Worldwide, between 80 percent and 90 percent of wastewater is discharged into the environment without any form of treatment, the report estimated. Efficient wastewater management could thus be one of the ways to better manage water stress, the report recommended.
Traditional water management methods such as wetland protection, as well as proven ‘conservation agriculture’ techniques make it possible to preserve soil structure, organic matter and moisture, despite lower rainfall, the report said.
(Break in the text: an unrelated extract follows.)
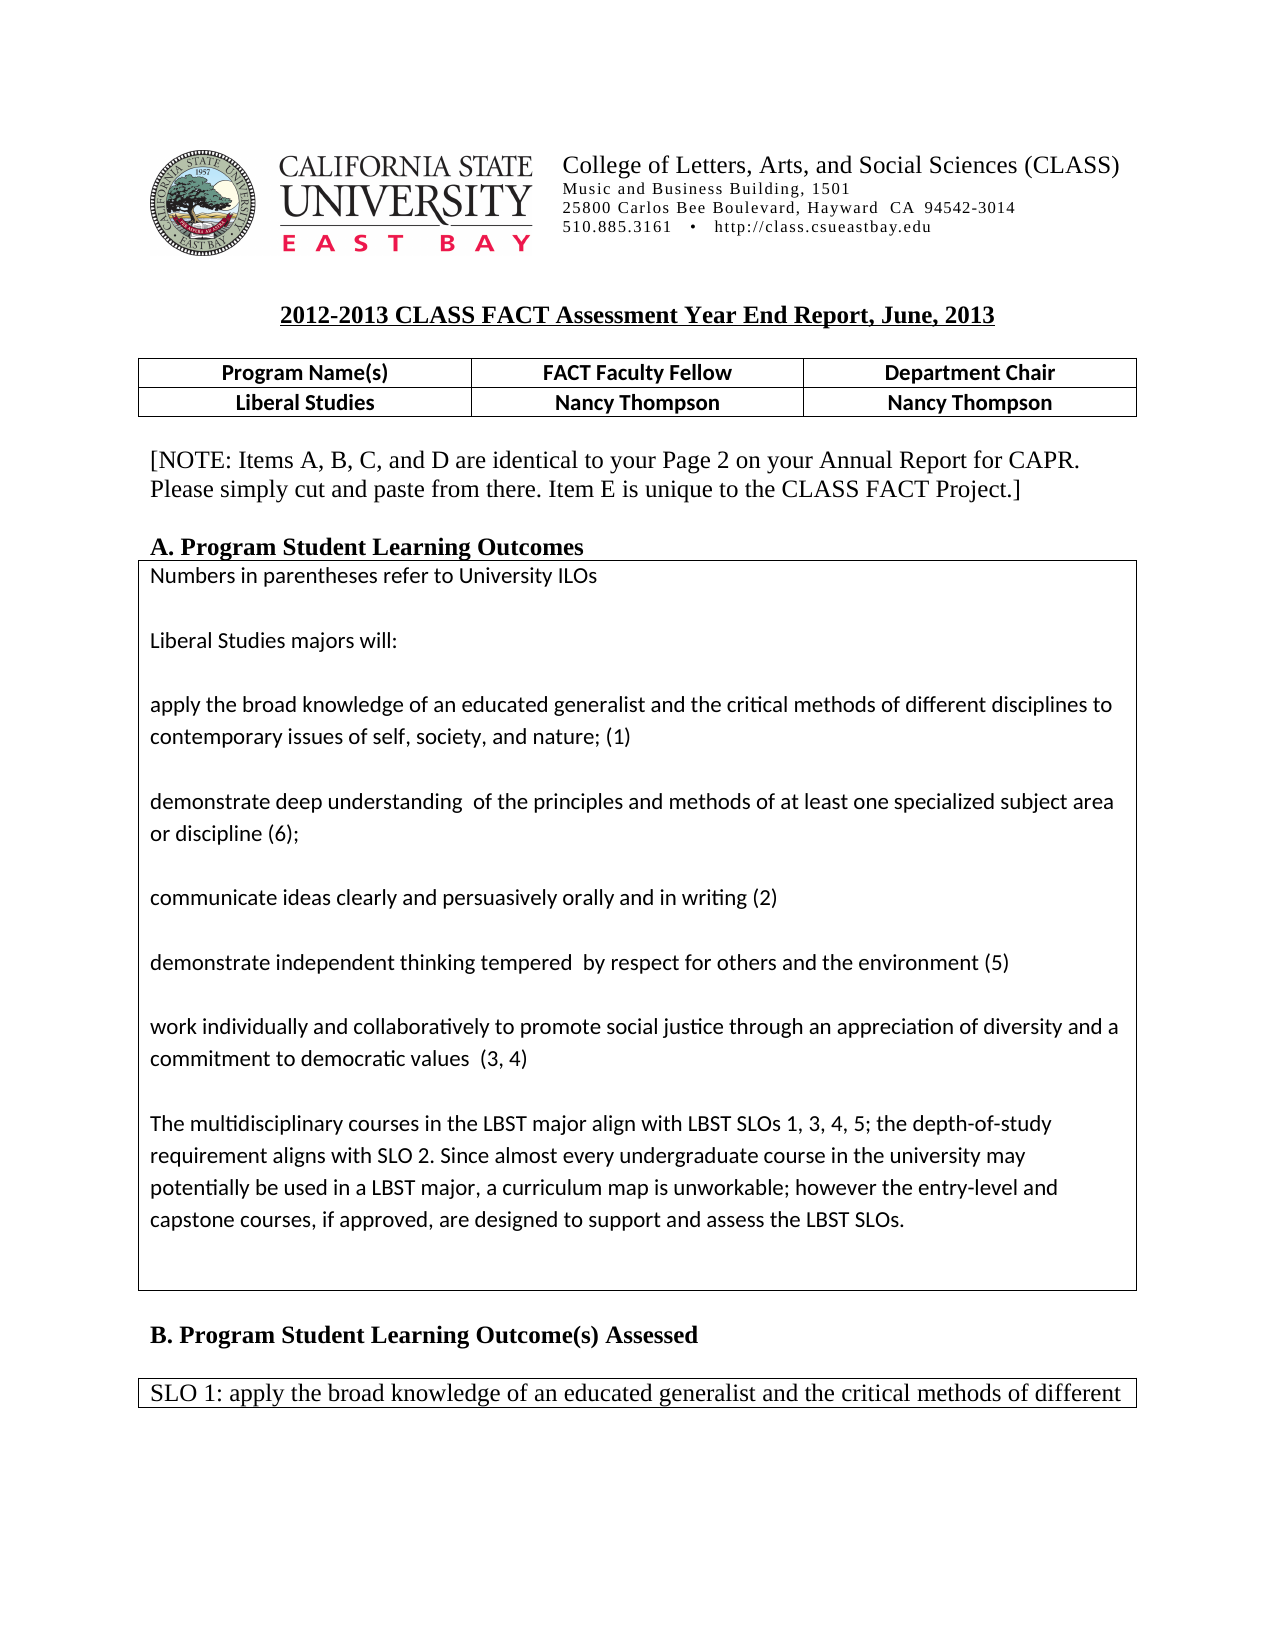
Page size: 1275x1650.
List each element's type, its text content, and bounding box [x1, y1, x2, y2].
It advocated the reuse of partially treated wastewater for agriculture and industry, without necessarily making it safe to drink.
“While a majority of countries recognise water in their ‘portfolio of actions’, few of them have actually calculated the costs of these actions and even fewer have put forward specific projects,” said Azoulay.
Worst hit: The poor & women
Most of these impacts, as we said, will be manifested in tropical zones where most of the developing world can be found. Developing countries have a lower ability to respond to climate change impacts, and the poorest groups and societies are the most vulnerable to minor and major shocks, the report said.
The impacts of climate change on the availability of water resources over space and time affect
the poor disproportionately through its effect on agriculture, fisheries, health and natural disasters, the report said. In particular, these impacts are disproportionately felt by poor women and girls, who experience inequalities in the access to water, sanitation and hygiene, increasing gender inequalities and threatening their health, well‐being, livelihoods and education.
“Women in developing countries play a key role in water management,” said Abou Amani, coordinator of the report. “Women will be among those people who will be impacted by the issue of water stress.” Recent studies from mountain towns in the Himalayas across four countries highlighted similar results, as IndiaSpend reported on March 1, 2020.
Indigenous people are very sensitive to the effects of climate change, especially when they are unable to apply traditional knowledge and strategies for adaptation to environmental changes and mitigation of its effects, the UN report added.
Need for mitigation, adaptation & climate financing
The report pointed to both the need to adapt and mitigate. While adaptation can be a combination of natural and technological options, mitigation would include reducing sources of carbon emissions and enhancing the sinks of greenhouse gases.
Wetlands accommodate the largest carbon stocks among terrestrial ecosystems, storing twice as much carbon as forests. They also offer multiple co-benefits that include flood- and drought-mitigation, water purification and biodiversity. Their restoration and conservation is of critical importance, the report said.
The key, though, would be to get countries the finances they need to help adapt and mitigate, the report suggested. While mitigation made up 93.8 percent of climate financing in 2016, water projects consisted of a fraction of one percent of that sum. “Developing countries are facing issues related to lack of investment,” said Amani. “They have the lack of means to mobilise the resources.”